Thursday, March 03, 2011

Annoying Group of People #4: The Whiners Suing Groupon

I hate customers' sense of entitlement. Sometimes people just really frost my gizzard, and whiny, too-entitled customers are high on the list. I read today that there is a class action suit against Groupon because Groupon deals have expiration dates. SO some numbskulls have brought a class action against Groupon in Illinois, where gift certificates are not allowed to expire. There are a few other states like this too - I personally greatly enjoyed my time as a Borders floor manager in California and Massachusetts (as we all know), and in those stores we occasionally had whiny, entitled customers who came in with some gift card they'd had sitting around for ten years demanding we take it. Here's the thing: the smug ones who got all uppity with me, declaring, "I know you have to take this gift card! It's illegal for it to expire!" were sort of sad when I would magically override the expiration date in the register with my mysterious managerial powers because GUESS WHAT you dumb-ass customer? We KNOW the law, too! And we have workarounds! Wow, our nationwide company operating in multiple states actually knows how to operate in those states! Can you, my dumb-ass customer, also function in multiple states, or do you have trouble even leaving your house in the morning and/or finding your own state on a map?

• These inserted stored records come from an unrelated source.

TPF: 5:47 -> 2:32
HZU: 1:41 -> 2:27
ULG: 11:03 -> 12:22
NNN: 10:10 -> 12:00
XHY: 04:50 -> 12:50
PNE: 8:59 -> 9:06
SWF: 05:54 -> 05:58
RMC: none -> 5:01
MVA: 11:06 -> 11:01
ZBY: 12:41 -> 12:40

But back to Groupon. I read today that the cl-jack-ass-action lawsuit says Groupon is not actually a coupon (which can expire) but a gift certificate (which can't expire) because customers purchase the deal. What a bunch of losers. I have personally bought deals from Groupon-like deal suppliers (and I subscribe to Groupon, too, but I just happen to be out of the country right now) and I can personally tell you it is not that hard to read the expiration date. Some loser is pissed because he never got around to playing Whirleyball at an amazingly good price. OH WELL. I think he had six months to use it, but he wanted the minimum requirement under Illinois law for a gift certificate, which is five years. Too bad, buddy, I think people who commit such acts of idiotic self-entitlement should be sent off to Libya to help protect demonstrators from murderous government forces and then maybe they'll think twice about what is really "unconscionable" (and yes, they used that word in the lawsuit. Unconscionably short expiration dates.)

First kill all the lawyers? How about first kill all the clients who bring such jackass complaints to lawyers in the first place?

2 comments:

Kim Diaz said...

OK - first of all - just to be clear: Coupons are one thing, gift cards are something else. I agree with whichever Californian judicial entity said that gift cards do not expire because they are like cash - they have been paid for by the customer with money, and they are merely worth a certain, fixed amount of currency, the same amount that the customer doled out to begin with, and this does not change over time. Fine. Coupons? As far as I know, no one actually pays money, dollar for dollar, for coupons. At least not in my universe. Coupons are for discounts, they are a boon granted by the service or product provider. That's my view. Thank you.

linda said...

How about this: it's neither a coupon nor a gift certificate, it's a deal, purchased via Groupon. And it expires. And it has X value. And get the eff over it. And if you don't like it, don't buy it. The end.